Normal: Systolic below 120mmHg/ Diastolic below 80mmHg
What is an abnormal blood pressure?
Hypotension (low blood pressure): below 90 or 25 mmHg
Prehypertension (pre-high blood pressure):120-139/ 80-89
Hypertension stage 1 (high blood pressure stage 1):140-159/ 90-99
Hypertension Stage 2 (high blood pressure stage 2): 160 or over / 100 or over
Why is it important to get my blood pressure checked?
High blood pressure can lead to heart attack, stroke, congestive heart failure, arteriosclerosis, aortic dissection, kidney damage, kidney failure, vision loss, and brain damage. Many people with high blood pressure have no symptoms.
Where can I get my blood pressure checked?
Greenfield Health Department, 7325 W. Forest Home Avenue
Blood pressure screening on the 1st and 3rd Wednesday afternoons
2:00 P.M. – 4:00 P.M. Appointment necessary. 414-329-5275
What can I do to lower my blood pressure?
Stop smoking.

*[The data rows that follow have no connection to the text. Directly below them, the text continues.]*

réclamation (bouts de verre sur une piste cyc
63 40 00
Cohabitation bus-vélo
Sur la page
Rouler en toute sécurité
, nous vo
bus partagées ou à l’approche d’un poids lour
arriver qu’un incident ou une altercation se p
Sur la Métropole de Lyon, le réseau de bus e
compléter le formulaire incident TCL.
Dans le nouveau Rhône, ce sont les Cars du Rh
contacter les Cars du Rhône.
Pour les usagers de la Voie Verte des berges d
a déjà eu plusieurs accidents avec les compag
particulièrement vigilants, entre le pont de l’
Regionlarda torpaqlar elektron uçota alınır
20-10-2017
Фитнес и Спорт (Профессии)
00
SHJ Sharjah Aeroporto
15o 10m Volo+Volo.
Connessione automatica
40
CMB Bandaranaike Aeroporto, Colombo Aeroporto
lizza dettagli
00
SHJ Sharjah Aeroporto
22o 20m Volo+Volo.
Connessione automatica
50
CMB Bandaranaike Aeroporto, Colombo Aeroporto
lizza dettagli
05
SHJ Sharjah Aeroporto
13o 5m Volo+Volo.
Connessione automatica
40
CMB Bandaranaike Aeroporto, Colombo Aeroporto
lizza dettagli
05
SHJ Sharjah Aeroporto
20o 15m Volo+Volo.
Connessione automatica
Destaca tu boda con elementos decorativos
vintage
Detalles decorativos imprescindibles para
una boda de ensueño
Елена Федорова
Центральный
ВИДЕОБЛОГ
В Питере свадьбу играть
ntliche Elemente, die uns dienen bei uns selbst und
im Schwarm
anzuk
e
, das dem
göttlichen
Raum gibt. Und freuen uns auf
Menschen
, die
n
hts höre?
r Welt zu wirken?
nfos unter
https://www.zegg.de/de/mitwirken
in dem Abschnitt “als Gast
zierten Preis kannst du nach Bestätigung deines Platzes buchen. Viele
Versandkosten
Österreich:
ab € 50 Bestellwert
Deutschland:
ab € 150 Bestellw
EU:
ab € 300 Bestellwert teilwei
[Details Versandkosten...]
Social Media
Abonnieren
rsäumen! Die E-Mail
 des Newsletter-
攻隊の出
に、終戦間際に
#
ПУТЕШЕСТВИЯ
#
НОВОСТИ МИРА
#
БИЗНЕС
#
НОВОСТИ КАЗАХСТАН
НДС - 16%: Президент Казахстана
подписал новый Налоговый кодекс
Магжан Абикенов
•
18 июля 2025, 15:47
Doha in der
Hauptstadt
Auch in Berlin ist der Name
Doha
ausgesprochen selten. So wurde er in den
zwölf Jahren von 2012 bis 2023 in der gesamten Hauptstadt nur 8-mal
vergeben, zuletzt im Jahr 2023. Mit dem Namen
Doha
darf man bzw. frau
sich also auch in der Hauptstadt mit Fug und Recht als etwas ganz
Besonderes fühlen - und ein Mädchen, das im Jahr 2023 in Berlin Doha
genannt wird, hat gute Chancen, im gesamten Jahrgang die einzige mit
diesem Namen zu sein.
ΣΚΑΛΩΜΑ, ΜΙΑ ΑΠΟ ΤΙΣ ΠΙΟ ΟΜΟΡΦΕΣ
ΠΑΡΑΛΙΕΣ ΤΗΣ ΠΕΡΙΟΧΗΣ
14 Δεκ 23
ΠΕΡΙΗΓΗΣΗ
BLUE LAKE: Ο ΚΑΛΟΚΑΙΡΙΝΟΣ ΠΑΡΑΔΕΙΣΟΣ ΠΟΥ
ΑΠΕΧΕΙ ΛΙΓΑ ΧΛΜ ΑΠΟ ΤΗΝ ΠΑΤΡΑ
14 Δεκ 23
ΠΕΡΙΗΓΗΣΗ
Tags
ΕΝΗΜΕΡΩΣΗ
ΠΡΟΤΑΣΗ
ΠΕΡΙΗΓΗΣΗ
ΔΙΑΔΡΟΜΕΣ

This is the single healthiest lifestyle change that can be made.
Lose weight if needed through and appropriate eating and exercise plan. Following the DASH dietcan help control salt intake.
Exercise regularly. Exercising 30minutes a day regularly can help to lower blood pressure and condition the heart and lungs.
Moderate consumption of alcohol. Limiting alcohol to 1 -2 drinks per day is recommended.
Stress management. Excessive stress over a long period of time can lead to health problems, including cardiovascular disease.
Control blood sugars. People with diabetes are twice as likely to have hypertension. Unhealthy blood pressure levels almost always accompany adult onset diabetes. Keeping blood sugars under control is an important aspect of blood pressure management.
Check with your primary care provider before making any medication or lifestyle modifications.